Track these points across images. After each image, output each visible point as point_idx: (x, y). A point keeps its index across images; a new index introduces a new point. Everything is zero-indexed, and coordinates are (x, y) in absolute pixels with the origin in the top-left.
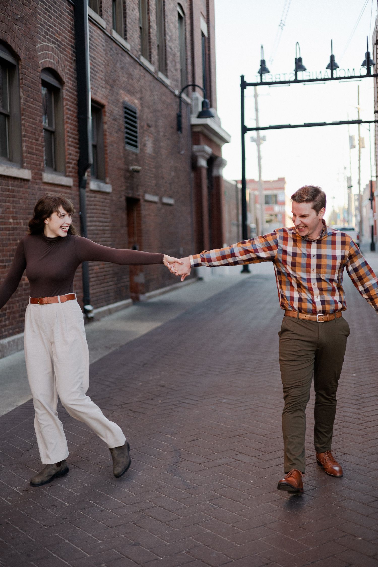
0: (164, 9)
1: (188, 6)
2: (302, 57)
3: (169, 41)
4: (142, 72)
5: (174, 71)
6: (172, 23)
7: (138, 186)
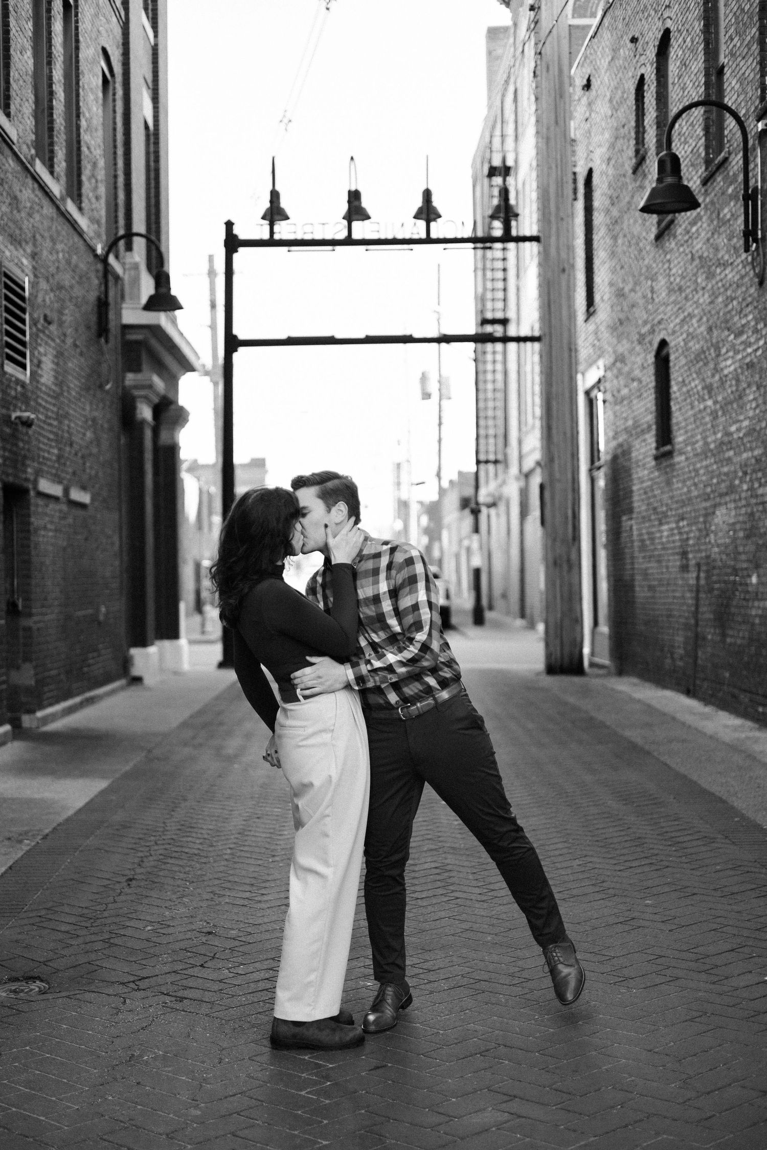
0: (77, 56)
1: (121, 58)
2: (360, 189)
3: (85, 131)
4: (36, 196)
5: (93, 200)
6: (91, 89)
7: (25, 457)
------------------------------------------------
§ **Action item**: Arrange every line of the data above as a numbered list, omitting any blank lines. Leave the pictures out of your answer.

§ **Exercise solution**:
1. Track these points across images. After each image, output each visible point as point_idx: (x, y). A point keeps its index across images; a new index introduces a new point. Everything is zero-indexed, and coordinates are (x, y) in absolute pixels with the origin in the top-left.
2. 0: (164, 9)
3. 1: (188, 6)
4. 2: (302, 57)
5. 3: (169, 41)
6. 4: (142, 72)
7. 5: (174, 71)
8. 6: (172, 23)
9. 7: (138, 186)
10. 0: (77, 56)
11. 1: (121, 58)
12. 2: (360, 189)
13. 3: (85, 131)
14. 4: (36, 196)
15. 5: (93, 200)
16. 6: (91, 89)
17. 7: (25, 457)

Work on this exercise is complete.